De zweethut. Heb ik daar niet al genoeg over geschreven? Ik vind van niet. Dus ga ik nog even door. Op zaterdag mocht ik weer firekeepen bij Eaglelodges in het Horsterwold. We stonden met drie mensen op de planning, maar we hadden er twee extra. Waaronder de vrouw met de leukste lach van heel Nederland.
Normaal gesproken regent het zonnestralen op het Horsterwold. Dat is best bijzonder, op de één of andere manier schijnt de zon verbazingwekkend vaak op de zweethutdagen. Maar vandaag regende het pijpenstelen. Het water kwam met bakken uit de lucht.
De eerste zweethut van de dag werden de lachende vrouw en ik door de watergieter meegevraagd om de ceremonie in de hut te helpen dragen. Ik was blij verrast, want ik had niet gedacht vandaag te mogen zweten anders dan buiten de hut bij het vuur.
Ik zat net naast de plek tegenover de deur op de binnenring. Degene die precies tegenover de opening zat, ging opeens op de buitenring zitten en ik nam haar plek in. Tegenover de deur wordt het het heetst, en er kan heling plaatsvinden. Het zal wel de bedoeling zijn geweest.

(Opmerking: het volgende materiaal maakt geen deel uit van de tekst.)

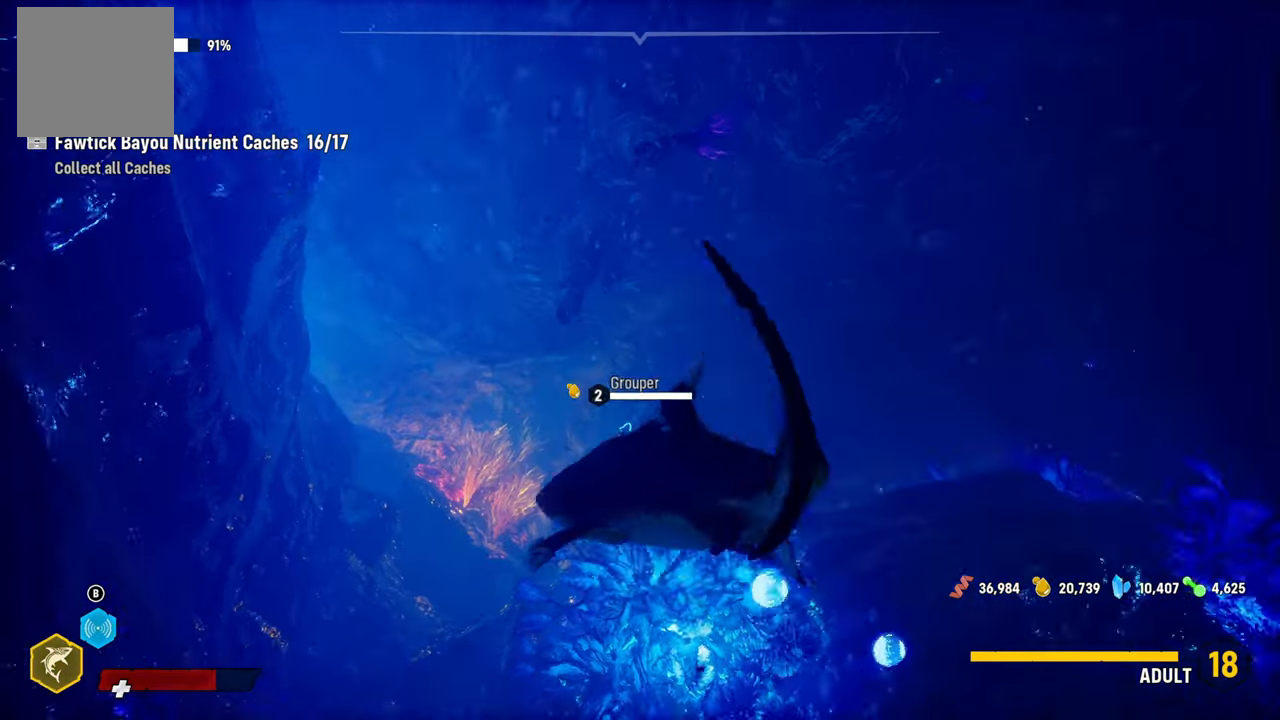
{"buttons": ["L2"], "left_stick": "up-left", "right_stick": "center", "events": [[20, "right_stick", "center"], [240, "right_stick", "down"], [400, "right_stick", "center"]]}
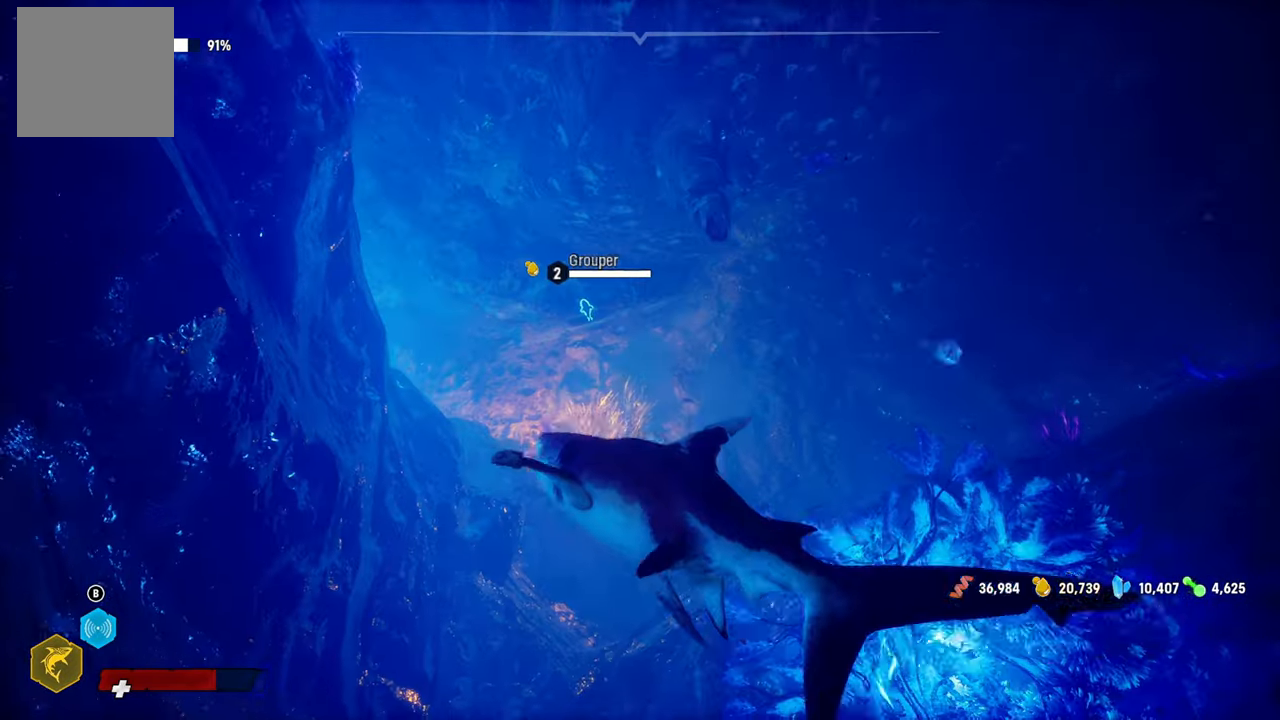
{"buttons": ["B", "L2"], "left_stick": "up-left", "right_stick": "center", "events": [[80, "R2", "down"], [300, "R2", "up"], [480, "B", "down"]]}
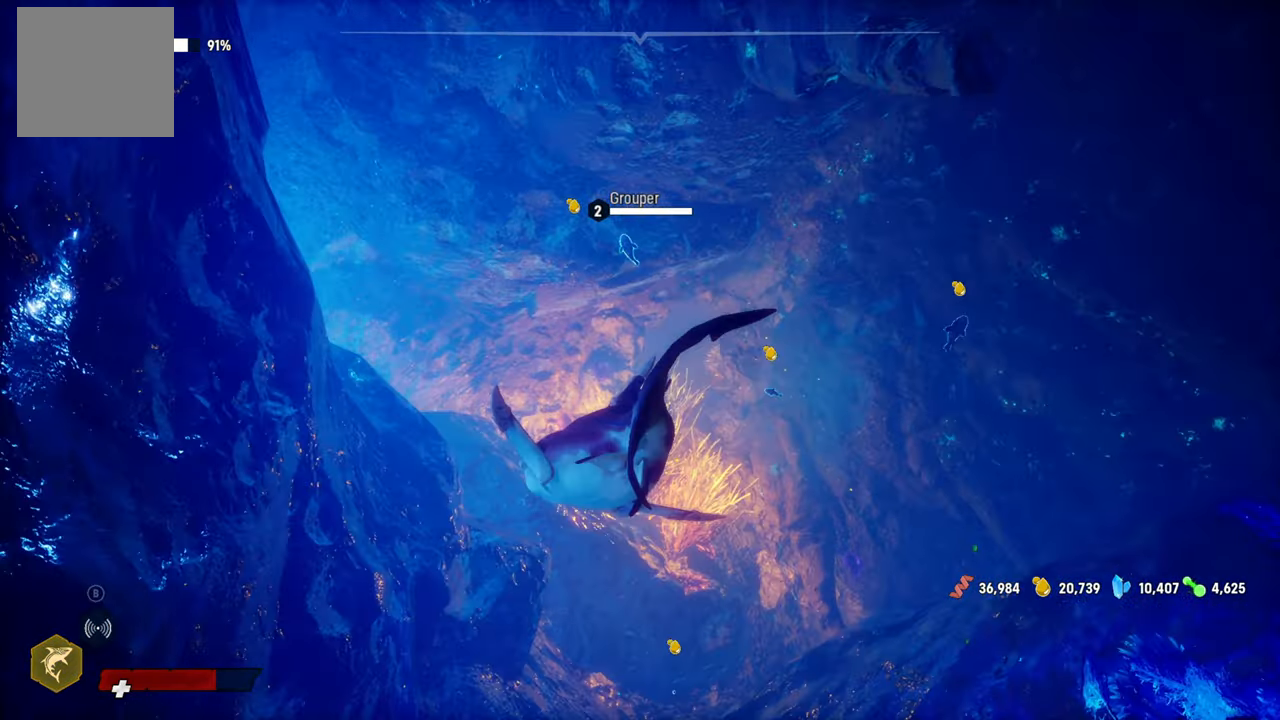
{"buttons": ["L2"], "left_stick": "up-right", "right_stick": "center", "events": [[160, "B", "up"], [240, "left_stick", "up-right"]]}
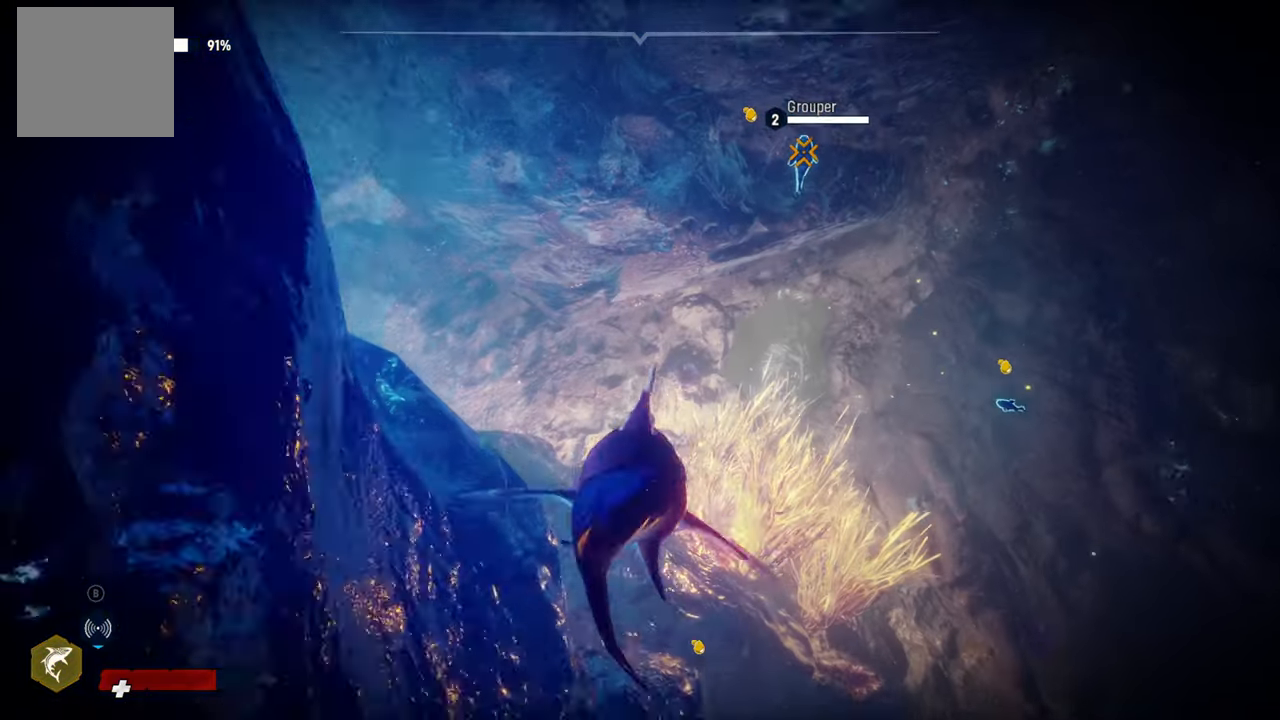
{"buttons": ["L2"], "left_stick": "up-right", "right_stick": "center", "events": []}
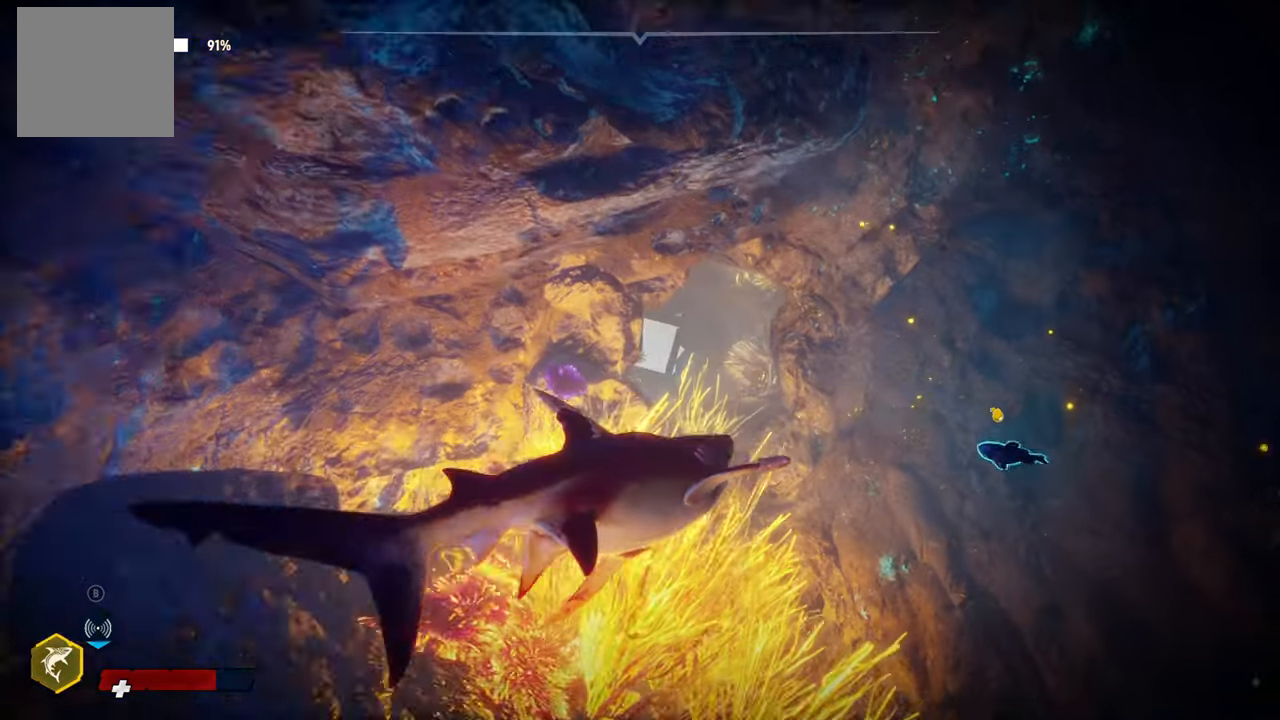
{"buttons": ["L2"], "left_stick": "up", "right_stick": "center", "events": [[40, "left_stick", "up"]]}
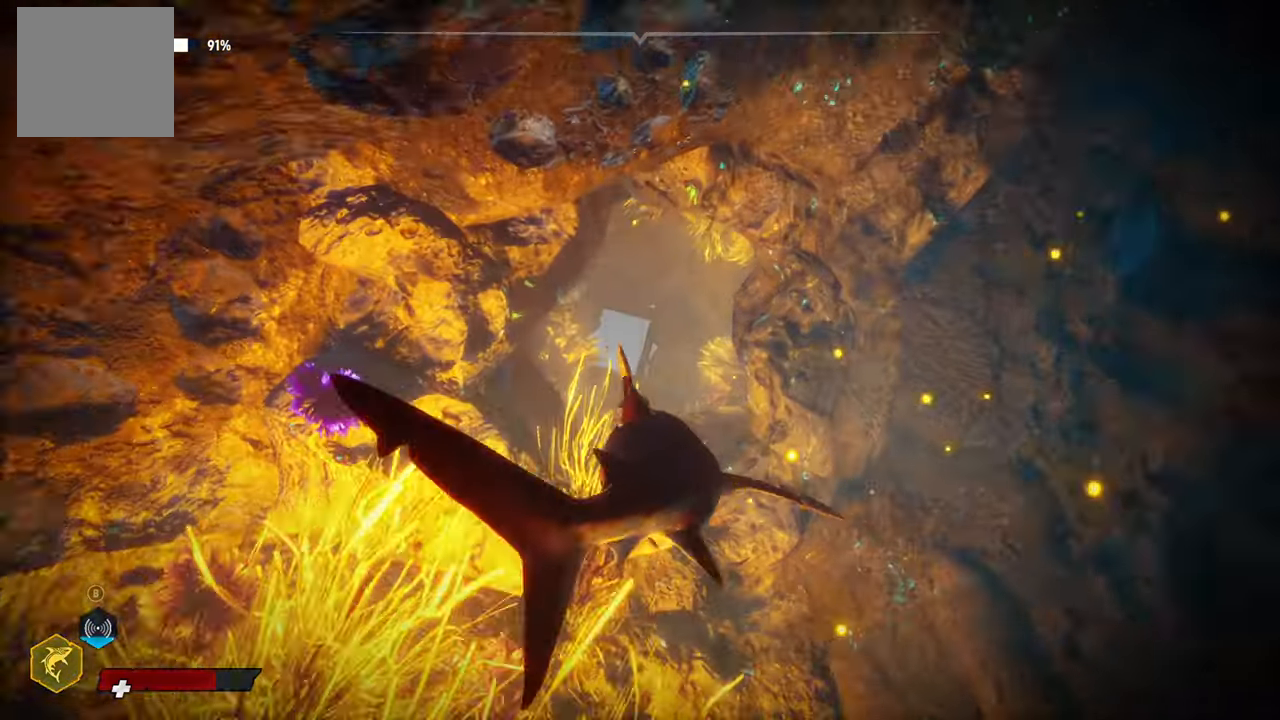
{"buttons": ["L2"], "left_stick": "up", "right_stick": "center", "events": []}
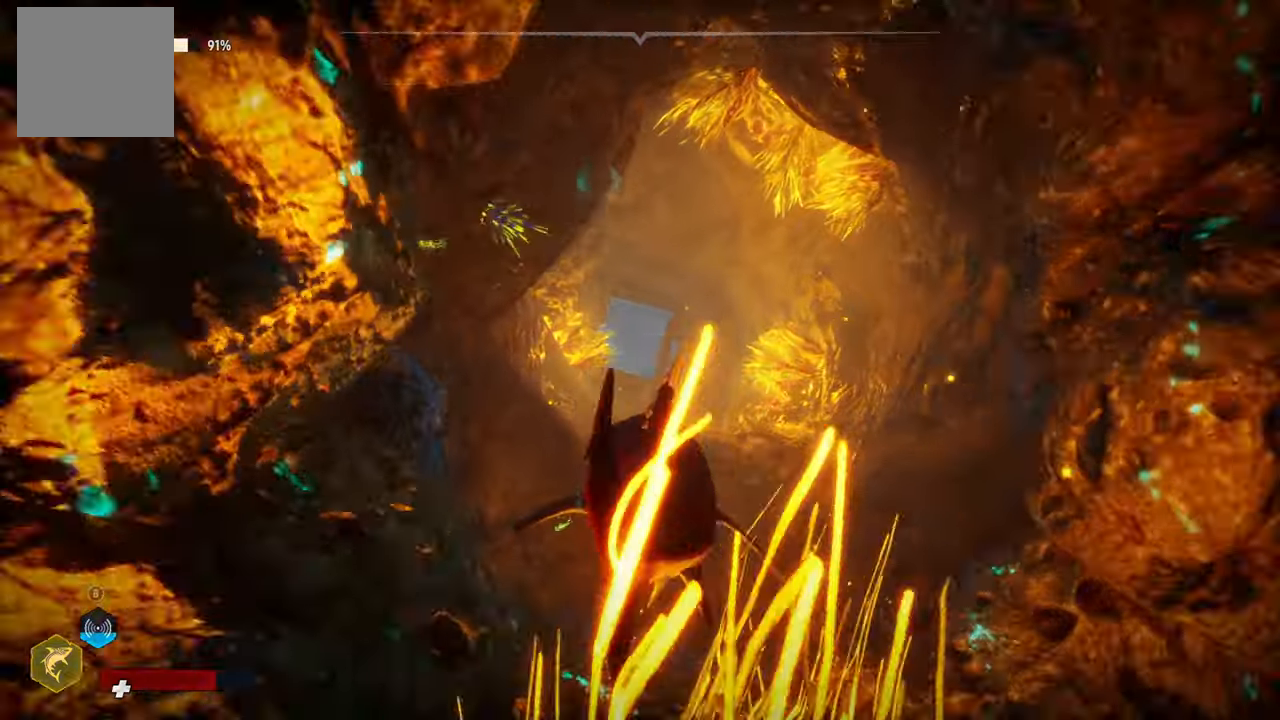
{"buttons": ["L2"], "left_stick": "up", "right_stick": "center", "events": []}
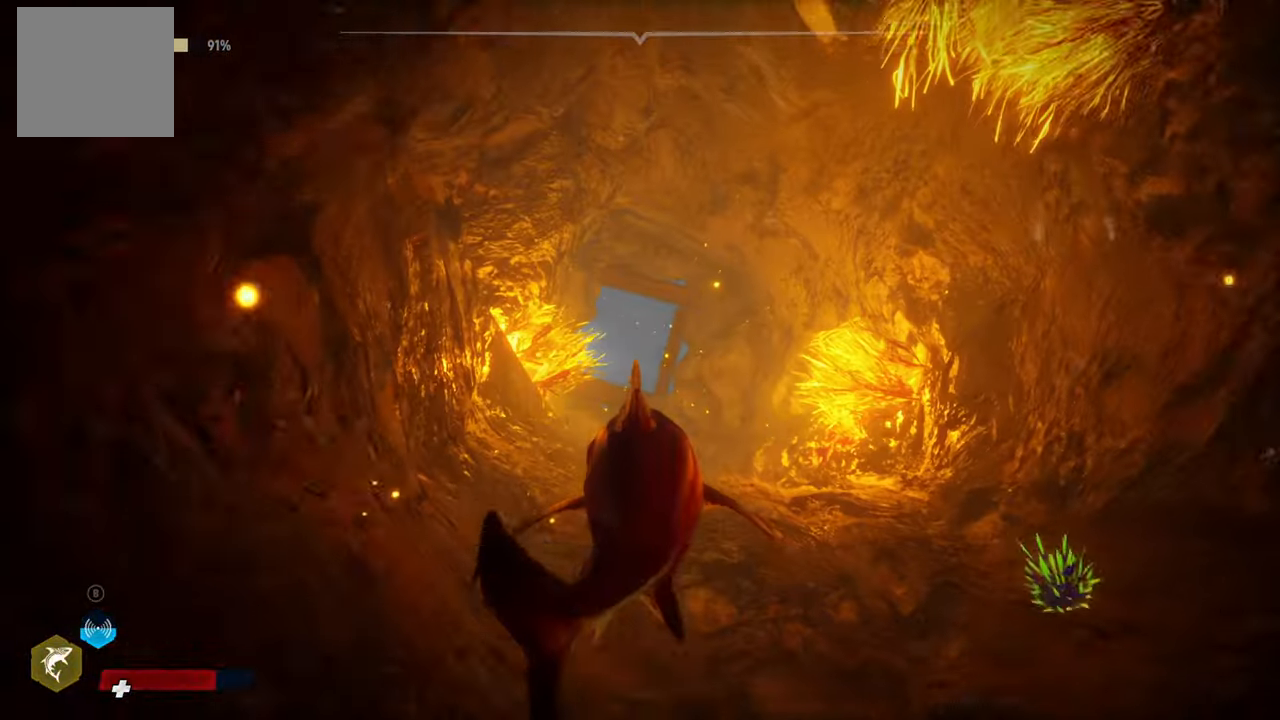
{"buttons": ["L2"], "left_stick": "up", "right_stick": "center", "events": []}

De eerste twee gietrondes, die van het oosten en het zuiden, waren goed te doen qua hitte. Vlak voor de ronde van het westen, de plek waar ik zat, vroeg de watergieter nieuwe stenen. Vijfendertig, als ik het me goed herinner. Het westen staat in de Lakota-traditie voor de “thunderpeople”. Het moment dat de dag overgaat in de nacht. Het wordt donker, het kan stormen. Door de extra hitte van de nieuwe stenen stormde het ook in de hut. Normaal gesproken ga ik deze ronde op kracht aan. Nu besloot ik het anders te doen. Ik liet de donkere deken van de nacht als een warme gloed over me heen komen. En ik liet me door de watergieter even lekker instoppen.
Het werd een mooie ervaring. Andere keren was ik die donkere deken op wilskracht van me af aan het schoppen. Dat lukt altijd wel door de energie die de stenen me geven. Maar daardoor kom ik regelmatig overprikkeld de hut uit. Doordat ik nu niet worstelde met die donkere deken, die zware zwarte gedachten, trad er ontspanning op. Nadat de deur van de zweethut weer open ging, deelde ik dat ik het heerlijk had gevonden om onder de deken van donkerte te liggen, omdat het totaal geen energie kostte. Ik stapte voor het eerst ontspannen de hut uit.
Echt jongens, die zweethut. Het blijft me verbazen. Het regent elke keer weer inzichten en levenslessen. Want die donkerte, ik ben er al zo lang voor weggerend. Cursus hier, therapie daar. Niks helpt echt, behalve het er te laten zijn. Dat wist ik verstandelijk natuurlijk al wel door mindfulness. Ik weet dat het vechten tegen donkere gedachten meer energie kost dan de donkere gedachten zelf. Maar in zo’n zweethut kun je het ook echt voelen.
Je zou bijna denken dat ik aandelen zweethut heb. Maar dat is niet zo. Zweethutervaringen zijn onbetaalbaar, ze zijn oneindig rijk. Daar kan geen geld tegenop.